Source records:
((

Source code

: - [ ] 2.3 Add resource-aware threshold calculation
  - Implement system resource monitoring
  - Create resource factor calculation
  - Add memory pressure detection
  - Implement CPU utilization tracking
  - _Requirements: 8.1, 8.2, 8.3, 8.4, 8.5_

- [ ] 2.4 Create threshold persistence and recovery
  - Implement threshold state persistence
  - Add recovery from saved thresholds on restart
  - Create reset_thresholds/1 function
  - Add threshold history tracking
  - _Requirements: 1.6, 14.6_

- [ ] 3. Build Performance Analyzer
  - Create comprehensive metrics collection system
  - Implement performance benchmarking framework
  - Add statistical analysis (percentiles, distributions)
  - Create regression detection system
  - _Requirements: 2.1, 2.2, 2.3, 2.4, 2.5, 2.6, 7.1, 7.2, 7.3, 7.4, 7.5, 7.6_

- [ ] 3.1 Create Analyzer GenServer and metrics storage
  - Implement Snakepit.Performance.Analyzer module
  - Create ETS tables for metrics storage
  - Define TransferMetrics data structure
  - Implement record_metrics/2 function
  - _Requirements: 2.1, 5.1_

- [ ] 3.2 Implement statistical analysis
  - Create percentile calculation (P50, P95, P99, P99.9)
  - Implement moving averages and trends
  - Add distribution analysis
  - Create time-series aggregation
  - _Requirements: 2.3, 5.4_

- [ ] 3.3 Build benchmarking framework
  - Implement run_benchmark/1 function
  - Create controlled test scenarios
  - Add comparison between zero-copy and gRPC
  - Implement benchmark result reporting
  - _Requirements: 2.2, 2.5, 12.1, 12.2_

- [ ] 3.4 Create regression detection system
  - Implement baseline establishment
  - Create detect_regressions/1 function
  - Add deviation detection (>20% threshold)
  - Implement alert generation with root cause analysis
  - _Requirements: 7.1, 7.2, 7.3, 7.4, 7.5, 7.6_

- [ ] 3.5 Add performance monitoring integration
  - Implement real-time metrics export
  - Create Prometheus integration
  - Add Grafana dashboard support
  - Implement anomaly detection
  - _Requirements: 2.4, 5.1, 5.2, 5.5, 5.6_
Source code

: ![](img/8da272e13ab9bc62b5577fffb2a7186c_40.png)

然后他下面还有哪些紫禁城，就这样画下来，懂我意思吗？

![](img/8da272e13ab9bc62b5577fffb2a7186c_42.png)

))

Task objective → Rewrite the source records above, replacing every occurrence of "benchmarking framework" with "benchmark harness" and leaving everything else unchanged.

Response to the task →
Source code

: - [ ] 2.3 Add resource-aware threshold calculation
  - Implement system resource monitoring
  - Create resource factor calculation
  - Add memory pressure detection
  - Implement CPU utilization tracking
  - _Requirements: 8.1, 8.2, 8.3, 8.4, 8.5_

- [ ] 2.4 Create threshold persistence and recovery
  - Implement threshold state persistence
  - Add recovery from saved thresholds on restart
  - Create reset_thresholds/1 function
  - Add threshold history tracking
  - _Requirements: 1.6, 14.6_

- [ ] 3. Build Performance Analyzer
  - Create comprehensive metrics collection system
  - Implement performance benchmark harness
  - Add statistical analysis (percentiles, distributions)
  - Create regression detection system
  - _Requirements: 2.1, 2.2, 2.3, 2.4, 2.5, 2.6, 7.1, 7.2, 7.3, 7.4, 7.5, 7.6_

- [ ] 3.1 Create Analyzer GenServer and metrics storage
  - Implement Snakepit.Performance.Analyzer module
  - Create ETS tables for metrics storage
  - Define TransferMetrics data structure
  - Implement record_metrics/2 function
  - _Requirements: 2.1, 5.1_

- [ ] 3.2 Implement statistical analysis
  - Create percentile calculation (P50, P95, P99, P99.9)
  - Implement moving averages and trends
  - Add distribution analysis
  - Create time-series aggregation
  - _Requirements: 2.3, 5.4_

- [ ] 3.3 Build benchmark harness
  - Implement run_benchmark/1 function
  - Create controlled test scenarios
  - Add comparison between zero-copy and gRPC
  - Implement benchmark result reporting
  - _Requirements: 2.2, 2.5, 12.1, 12.2_

- [ ] 3.4 Create regression detection system
  - Implement baseline establishment
  - Create detect_regressions/1 function
  - Add deviation detection (>20% threshold)
  - Implement alert generation with root cause analysis
  - _Requirements: 7.1, 7.2, 7.3, 7.4, 7.5, 7.6_

- [ ] 3.5 Add performance monitoring integration
  - Implement real-time metrics export
  - Create Prometheus integration
  - Add Grafana dashboard support
  - Implement anomaly detection
  - _Requirements: 2.4, 5.1, 5.2, 5.5, 5.6_
Source code

: ![](img/8da272e13ab9bc62b5577fffb2a7186c_40.png)

然后他下面还有哪些紫禁城，就这样画下来，懂我意思吗？

![](img/8da272e13ab9bc62b5577fffb2a7186c_42.png)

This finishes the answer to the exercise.